• EXERCISE PASSAGE:
0

I was using the std::fstream library, and I found out that it was failing to write. Turns out, it was an mdash.

wchar_t mdash[] = { 0x2014, 0x0000 };

std::wfstream os("filename.txt", std::ios_base::out| std::ios_base::trunc);
os << mdash;
assert(!os.bad()); // fails

I'm not in control of what stuff I'm going to dump to the file, so I needed a way to properly write out the file without crapping out. So I wrote this function based on this answer.

void set_locale_on_stream(std::wfstream &os)
{
    char* locale = setlocale(LC_ALL, "English"); // Get the CRT's current locale.
    std::locale lollocale(locale);
    setlocale(LC_ALL, locale); // Restore the CRT.
    os.imbue(lollocale); // Now set the std::wcout to have the locale that we got from the CRT.
}

This worked, except now I've got my numbers getting grouping separators added to them, and they are hex, making it totally useless!

Is there a way to stop that from happening?

Adrian
  • 10,246
  • 4
  • 44
  • 110
  • You can `setlocale(LC_ALL, nullptr)` to just query the current locale without changing it. – aschepler Nov 16 '18 at 04:40
  • @aschepler, what will that give me? Am I to constantly switch between locales each time I output a number? – Adrian Nov 16 '18 at 05:12
  • This doesn't work. You start with `fstream` but `set_locale_on_stream` uses `wfstream` Your code seems to writes a memory address if I duplicated this correctly. What is your expected output and what do you see? – Barmak Shemirani Nov 16 '18 at 05:44
  • @BarmakShemirani, yeah, that was a typo. Fixed – Adrian Nov 16 '18 at 06:07
  • @Adrian I just mean the function you have could be simpler. It's not a solution. – aschepler Nov 16 '18 at 13:44

1 Answers1

1

fs.imbue(std::locale(ofs.getloc(), new std::codecvt_utf16<wchar_t, 0x10ffff, std::little_endian>)) is needed to set the locale, unfortunately codecvt_utf16 is deprecated and has no replacement as of yet.

• AIM OF THE EXERCISE:
Output everything in the em dash thread from "std::locale lollocale(locale);" down to "it totally useless!". Rely on the em dash thread alone.

• RAW DATA:
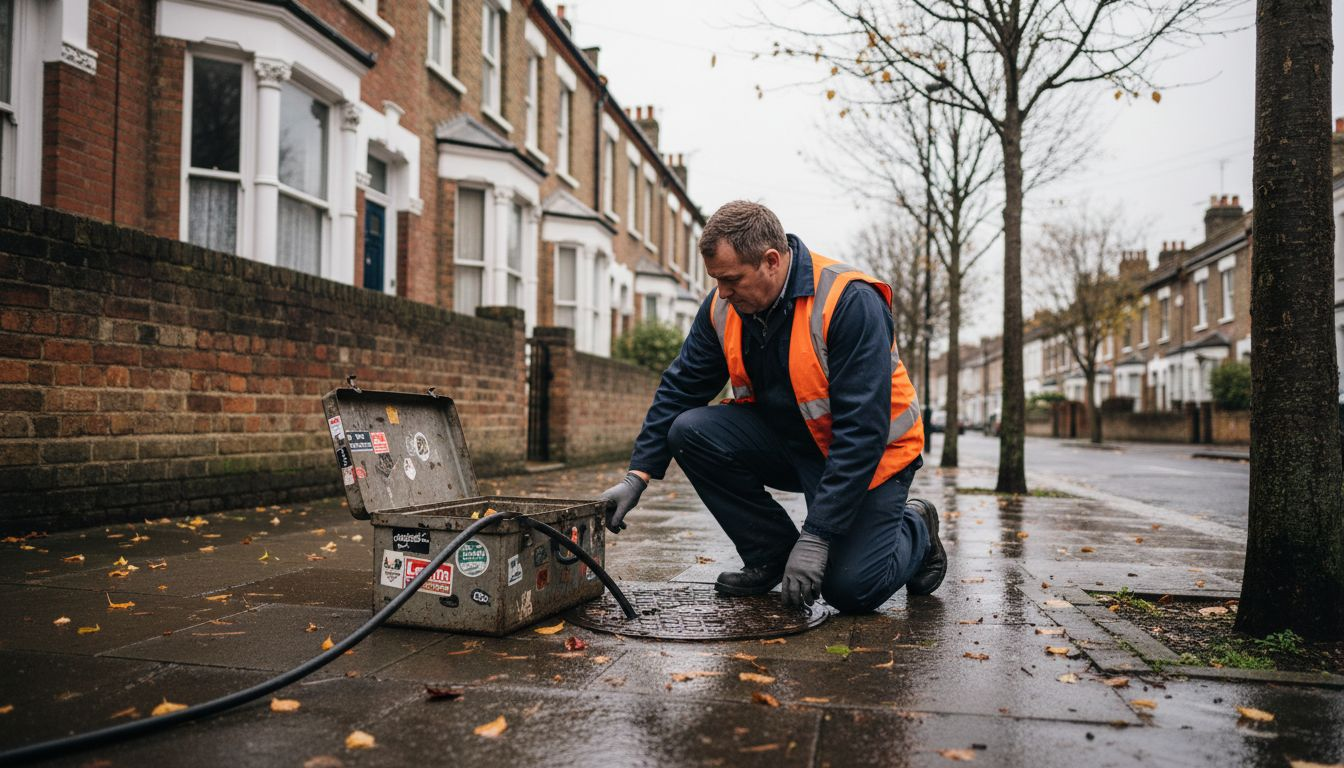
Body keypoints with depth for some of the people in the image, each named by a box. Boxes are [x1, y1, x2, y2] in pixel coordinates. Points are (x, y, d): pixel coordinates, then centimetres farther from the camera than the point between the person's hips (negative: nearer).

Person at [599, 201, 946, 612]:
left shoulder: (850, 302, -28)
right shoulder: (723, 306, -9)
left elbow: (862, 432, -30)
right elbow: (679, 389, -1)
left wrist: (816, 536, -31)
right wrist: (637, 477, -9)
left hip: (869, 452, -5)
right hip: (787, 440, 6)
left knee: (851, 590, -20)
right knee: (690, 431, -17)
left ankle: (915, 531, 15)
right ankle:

• TASK RESPONSE:
std::locale lollocale(locale);
    setlocale(LC_ALL, locale); // Restore the CRT.
    os.imbue(lollocale); // Now set the std::wcout to have the locale that we got from the CRT.
}

This worked, except now I've got my numbers getting grouping separators added to them, and they are hex, making it totally useless!